[TASK GOAL]
Return only those lines of the listing in which "violations" appears.

======

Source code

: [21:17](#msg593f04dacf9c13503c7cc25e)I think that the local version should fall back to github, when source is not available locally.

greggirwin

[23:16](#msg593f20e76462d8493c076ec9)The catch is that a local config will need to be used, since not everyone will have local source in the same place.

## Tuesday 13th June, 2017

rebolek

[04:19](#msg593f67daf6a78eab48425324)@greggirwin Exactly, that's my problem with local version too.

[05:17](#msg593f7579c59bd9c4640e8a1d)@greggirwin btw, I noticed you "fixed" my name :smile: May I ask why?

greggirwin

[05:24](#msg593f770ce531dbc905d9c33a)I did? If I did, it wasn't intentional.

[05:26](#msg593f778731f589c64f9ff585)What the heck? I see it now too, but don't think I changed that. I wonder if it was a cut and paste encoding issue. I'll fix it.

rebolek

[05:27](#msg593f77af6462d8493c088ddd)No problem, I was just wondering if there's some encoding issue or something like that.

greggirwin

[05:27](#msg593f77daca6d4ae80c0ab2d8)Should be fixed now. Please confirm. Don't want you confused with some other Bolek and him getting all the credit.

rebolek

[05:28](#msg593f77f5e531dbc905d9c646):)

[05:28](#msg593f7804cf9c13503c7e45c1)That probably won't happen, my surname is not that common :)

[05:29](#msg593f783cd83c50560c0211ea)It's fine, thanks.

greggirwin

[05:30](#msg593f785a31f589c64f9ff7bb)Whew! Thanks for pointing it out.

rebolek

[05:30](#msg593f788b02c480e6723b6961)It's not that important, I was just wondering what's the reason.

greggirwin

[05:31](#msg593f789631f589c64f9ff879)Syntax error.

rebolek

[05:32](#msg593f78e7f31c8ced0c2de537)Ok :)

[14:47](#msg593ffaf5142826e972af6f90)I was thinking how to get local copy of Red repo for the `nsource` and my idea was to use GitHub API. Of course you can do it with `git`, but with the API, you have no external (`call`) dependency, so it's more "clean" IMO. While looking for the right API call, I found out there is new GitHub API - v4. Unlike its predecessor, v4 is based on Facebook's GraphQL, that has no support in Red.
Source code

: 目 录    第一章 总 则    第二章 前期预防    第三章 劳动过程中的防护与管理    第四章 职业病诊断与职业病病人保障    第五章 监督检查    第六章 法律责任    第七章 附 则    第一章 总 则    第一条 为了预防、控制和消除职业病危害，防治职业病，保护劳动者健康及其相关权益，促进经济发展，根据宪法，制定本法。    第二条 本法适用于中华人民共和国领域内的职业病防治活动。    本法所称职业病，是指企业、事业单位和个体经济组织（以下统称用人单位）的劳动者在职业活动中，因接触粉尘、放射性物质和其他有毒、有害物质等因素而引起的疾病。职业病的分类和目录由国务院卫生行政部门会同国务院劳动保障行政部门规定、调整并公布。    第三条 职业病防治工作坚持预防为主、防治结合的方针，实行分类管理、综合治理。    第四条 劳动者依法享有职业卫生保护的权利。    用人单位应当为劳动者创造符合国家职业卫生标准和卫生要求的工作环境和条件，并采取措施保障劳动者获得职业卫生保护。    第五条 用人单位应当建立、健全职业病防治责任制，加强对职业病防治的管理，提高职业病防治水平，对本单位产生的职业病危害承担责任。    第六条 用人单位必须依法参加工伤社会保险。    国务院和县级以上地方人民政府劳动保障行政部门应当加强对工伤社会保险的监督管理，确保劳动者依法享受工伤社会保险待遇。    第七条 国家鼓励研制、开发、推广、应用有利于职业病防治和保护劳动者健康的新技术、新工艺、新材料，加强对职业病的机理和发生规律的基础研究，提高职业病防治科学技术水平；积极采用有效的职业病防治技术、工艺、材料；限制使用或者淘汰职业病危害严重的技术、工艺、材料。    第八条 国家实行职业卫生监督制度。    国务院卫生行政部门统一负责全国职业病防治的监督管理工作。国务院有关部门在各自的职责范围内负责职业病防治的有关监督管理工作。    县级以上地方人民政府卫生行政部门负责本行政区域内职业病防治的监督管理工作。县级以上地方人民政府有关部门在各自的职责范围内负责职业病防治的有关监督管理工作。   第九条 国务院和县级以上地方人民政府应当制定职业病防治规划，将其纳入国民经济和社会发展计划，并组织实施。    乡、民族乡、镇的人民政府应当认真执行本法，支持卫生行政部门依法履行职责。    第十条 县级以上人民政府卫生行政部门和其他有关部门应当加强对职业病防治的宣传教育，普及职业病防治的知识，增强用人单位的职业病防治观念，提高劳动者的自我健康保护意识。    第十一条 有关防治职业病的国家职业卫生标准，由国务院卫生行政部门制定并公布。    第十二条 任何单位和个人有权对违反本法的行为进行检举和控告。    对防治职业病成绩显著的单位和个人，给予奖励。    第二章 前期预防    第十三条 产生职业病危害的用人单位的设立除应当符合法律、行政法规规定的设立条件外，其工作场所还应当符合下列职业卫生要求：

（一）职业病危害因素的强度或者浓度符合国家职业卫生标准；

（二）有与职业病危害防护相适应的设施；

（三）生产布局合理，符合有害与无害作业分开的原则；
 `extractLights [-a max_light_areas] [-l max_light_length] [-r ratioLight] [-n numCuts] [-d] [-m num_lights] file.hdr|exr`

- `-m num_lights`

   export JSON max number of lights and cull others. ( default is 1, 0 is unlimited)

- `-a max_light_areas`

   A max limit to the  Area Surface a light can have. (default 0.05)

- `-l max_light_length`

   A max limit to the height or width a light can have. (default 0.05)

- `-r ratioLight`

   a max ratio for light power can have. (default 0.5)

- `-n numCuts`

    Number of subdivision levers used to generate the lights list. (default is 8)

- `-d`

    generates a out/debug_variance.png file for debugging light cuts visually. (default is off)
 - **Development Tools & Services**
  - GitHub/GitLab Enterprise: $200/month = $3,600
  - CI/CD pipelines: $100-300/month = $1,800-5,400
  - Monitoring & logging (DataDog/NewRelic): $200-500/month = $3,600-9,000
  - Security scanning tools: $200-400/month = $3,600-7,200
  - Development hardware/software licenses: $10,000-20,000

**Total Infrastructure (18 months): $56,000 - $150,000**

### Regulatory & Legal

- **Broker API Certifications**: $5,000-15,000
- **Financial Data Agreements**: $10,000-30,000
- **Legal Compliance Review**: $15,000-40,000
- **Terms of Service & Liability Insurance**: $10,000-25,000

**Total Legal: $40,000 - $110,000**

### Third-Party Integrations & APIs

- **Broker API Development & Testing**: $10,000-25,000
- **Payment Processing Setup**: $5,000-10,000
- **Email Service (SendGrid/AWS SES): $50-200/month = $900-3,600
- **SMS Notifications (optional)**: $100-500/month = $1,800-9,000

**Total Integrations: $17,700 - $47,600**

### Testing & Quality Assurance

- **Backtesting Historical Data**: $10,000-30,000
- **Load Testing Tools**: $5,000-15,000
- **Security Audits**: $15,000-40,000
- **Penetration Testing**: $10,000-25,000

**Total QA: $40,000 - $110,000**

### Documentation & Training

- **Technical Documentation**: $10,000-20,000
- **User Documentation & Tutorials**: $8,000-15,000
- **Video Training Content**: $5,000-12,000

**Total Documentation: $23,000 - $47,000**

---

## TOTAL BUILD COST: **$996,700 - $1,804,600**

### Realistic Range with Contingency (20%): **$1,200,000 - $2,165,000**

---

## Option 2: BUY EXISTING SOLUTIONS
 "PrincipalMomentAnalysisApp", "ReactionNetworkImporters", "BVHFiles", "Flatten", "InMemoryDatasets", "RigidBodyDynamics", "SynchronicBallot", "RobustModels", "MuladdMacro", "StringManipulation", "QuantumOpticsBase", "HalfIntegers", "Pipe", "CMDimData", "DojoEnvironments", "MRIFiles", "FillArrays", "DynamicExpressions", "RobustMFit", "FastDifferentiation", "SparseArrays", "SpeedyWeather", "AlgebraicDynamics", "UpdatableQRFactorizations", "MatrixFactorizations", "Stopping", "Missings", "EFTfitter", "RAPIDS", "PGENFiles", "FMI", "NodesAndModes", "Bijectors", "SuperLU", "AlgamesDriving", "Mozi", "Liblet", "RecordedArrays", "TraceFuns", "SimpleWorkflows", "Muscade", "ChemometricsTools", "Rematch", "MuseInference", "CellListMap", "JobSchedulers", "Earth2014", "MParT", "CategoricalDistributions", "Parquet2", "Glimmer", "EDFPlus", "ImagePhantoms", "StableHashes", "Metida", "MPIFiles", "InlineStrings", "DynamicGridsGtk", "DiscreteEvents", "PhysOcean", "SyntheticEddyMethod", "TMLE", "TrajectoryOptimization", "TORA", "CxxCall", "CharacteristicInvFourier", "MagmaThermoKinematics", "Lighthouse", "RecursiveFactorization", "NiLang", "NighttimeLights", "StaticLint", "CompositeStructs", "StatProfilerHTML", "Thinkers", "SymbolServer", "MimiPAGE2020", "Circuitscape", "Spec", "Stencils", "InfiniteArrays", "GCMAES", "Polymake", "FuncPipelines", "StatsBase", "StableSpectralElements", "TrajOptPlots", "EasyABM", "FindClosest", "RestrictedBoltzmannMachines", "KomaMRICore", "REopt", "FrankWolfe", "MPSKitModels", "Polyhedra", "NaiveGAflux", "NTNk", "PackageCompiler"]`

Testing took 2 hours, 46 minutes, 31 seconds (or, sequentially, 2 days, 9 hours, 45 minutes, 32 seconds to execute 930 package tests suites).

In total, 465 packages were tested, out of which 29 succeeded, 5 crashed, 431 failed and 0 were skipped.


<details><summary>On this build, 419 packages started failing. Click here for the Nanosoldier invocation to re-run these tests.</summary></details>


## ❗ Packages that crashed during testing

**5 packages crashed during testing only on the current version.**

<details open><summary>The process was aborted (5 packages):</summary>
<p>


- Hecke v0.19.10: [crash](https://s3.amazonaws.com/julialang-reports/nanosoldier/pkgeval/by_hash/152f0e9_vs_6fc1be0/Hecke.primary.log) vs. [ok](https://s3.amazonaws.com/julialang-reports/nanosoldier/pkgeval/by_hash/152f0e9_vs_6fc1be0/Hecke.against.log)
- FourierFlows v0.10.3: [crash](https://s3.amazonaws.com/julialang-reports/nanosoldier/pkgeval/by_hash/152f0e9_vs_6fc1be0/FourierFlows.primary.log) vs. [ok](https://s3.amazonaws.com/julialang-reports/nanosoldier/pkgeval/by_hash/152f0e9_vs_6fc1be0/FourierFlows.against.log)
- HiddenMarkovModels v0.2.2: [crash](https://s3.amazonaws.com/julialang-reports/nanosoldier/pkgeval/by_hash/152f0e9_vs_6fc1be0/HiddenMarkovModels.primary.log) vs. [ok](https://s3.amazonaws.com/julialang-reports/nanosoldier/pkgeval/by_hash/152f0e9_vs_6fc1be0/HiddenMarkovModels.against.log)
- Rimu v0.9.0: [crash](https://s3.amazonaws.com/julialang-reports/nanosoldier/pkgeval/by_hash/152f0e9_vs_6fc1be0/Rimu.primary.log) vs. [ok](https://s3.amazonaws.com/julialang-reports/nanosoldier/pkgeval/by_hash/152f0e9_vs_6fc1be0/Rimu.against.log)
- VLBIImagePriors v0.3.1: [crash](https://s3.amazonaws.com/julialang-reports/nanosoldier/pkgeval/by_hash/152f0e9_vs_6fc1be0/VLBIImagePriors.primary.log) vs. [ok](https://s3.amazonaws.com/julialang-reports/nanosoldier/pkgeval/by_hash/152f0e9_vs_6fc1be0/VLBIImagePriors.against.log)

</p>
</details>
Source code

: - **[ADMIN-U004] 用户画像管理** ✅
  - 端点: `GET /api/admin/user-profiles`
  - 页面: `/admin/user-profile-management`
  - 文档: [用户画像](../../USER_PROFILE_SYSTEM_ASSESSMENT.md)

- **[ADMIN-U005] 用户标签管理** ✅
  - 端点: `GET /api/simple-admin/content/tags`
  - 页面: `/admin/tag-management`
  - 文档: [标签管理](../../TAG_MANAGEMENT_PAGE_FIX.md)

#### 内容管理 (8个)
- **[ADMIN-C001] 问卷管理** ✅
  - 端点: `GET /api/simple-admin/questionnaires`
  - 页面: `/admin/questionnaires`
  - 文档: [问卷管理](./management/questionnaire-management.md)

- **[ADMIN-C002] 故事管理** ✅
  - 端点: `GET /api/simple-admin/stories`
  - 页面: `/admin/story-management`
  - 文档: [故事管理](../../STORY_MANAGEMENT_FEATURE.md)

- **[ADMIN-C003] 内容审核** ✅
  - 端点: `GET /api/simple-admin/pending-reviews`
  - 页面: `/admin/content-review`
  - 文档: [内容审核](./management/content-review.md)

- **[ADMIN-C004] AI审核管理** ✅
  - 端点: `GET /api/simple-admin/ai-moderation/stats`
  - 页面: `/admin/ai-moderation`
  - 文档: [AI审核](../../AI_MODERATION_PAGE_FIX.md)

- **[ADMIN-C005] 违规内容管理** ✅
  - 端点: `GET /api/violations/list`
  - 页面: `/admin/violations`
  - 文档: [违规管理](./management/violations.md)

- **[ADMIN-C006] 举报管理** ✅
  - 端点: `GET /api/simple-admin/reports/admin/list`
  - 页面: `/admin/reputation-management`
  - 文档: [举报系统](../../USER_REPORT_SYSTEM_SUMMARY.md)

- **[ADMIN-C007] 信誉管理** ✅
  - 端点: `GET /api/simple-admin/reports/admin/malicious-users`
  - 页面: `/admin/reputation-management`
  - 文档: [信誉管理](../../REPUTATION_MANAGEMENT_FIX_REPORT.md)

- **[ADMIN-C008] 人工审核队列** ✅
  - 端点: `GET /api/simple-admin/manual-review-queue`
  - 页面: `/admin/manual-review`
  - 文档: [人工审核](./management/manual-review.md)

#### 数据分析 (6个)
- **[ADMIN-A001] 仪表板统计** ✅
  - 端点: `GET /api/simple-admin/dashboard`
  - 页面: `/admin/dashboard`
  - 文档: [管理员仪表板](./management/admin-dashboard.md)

======

[RESPONSE AREA]
  - 端点: `GET /api/violations/list`
  - 页面: `/admin/violations`
  - 文档: [违规管理](./management/violations.md)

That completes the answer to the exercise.